Segment Start: Document text

The last part, at the very least, would be what the mainstream would react to as woo. Also, if this paper was preceded by a survey of heart research that was guided by a theistic preconception or interpretative agenda... Then that goes against the supposed or touted impartiality of science. (Actually science has a prescriptive commitment to methodological naturalism rather than it literally being completely non-biased in terms of its preset philosophy of operation.)

The heart does have reciprocal effects upon the brain (below) that are recognized in terms of medical conditions and situations. But how much the establishment would be willing to run farther and deeper with some of the proposed connections above remains to be seen.

The heart and the brain: an intimate and underestimated relation

EXCERPT: [...] A relatively underestimated example of the heart’s effects on the brain is the link between dysfunction of the heart and the brain. This may become a very important health care problem in the near future, as both cardiac dysfunction and progressive loss of cognitive functioning are prominent features of ageing. The apparent lack of appreciation of the link between cardiac and brain (dys)function is probably due to the monodisciplinary approach by cardiologists and neurologists and by the reductionist approach of modern medical research.

Yet it is time for a more integrative view to the heart-brain connection as recent data indicate that cardiovascular conditions contribute to cognitive impairment. Pioneers in the field recognised the importance of this link and organised the successful first international conference on the Heart & Brain in Paris in March 2012. This conference aimed to ‘consolidate the hybrid field of neurocardiology or cardioneurology: the strokologist will teach the cardiologist about the brain and the neurologist will learn how the heart is affecting the brain’.

Segment End: Document text
Segment Start: Extracted data

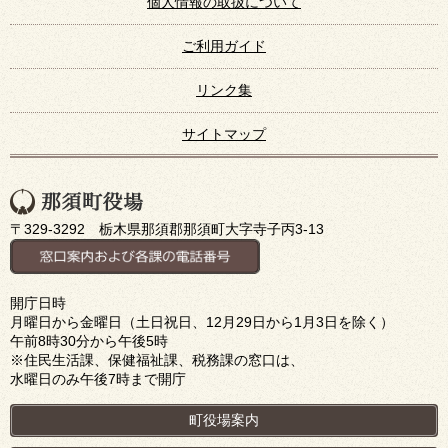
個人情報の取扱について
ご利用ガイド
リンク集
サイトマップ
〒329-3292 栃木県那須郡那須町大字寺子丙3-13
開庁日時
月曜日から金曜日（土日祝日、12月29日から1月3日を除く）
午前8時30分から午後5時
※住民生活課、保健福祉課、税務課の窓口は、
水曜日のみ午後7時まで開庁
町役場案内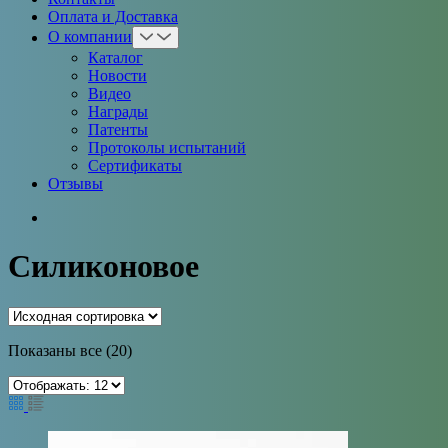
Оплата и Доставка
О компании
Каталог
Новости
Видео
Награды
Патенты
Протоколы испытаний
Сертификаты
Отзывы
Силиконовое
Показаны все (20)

Segment End: Extracted data

*Work instructions*
Render this sentence from the text on the heart and the brain into Spanish: "This may become a very important health care problem in the near future, as both cardiac dysfunction and progressive loss of cognitive functioning are prominent features of ageing." The entries are drawn from a separate source.

*Task result*
Esto podría convertirse en un problema de salud muy importante en un futuro próximo, ya que tanto la disfunción cardíaca como la pérdida progresiva de la función cognitiva son rasgos destacados del envejecimiento.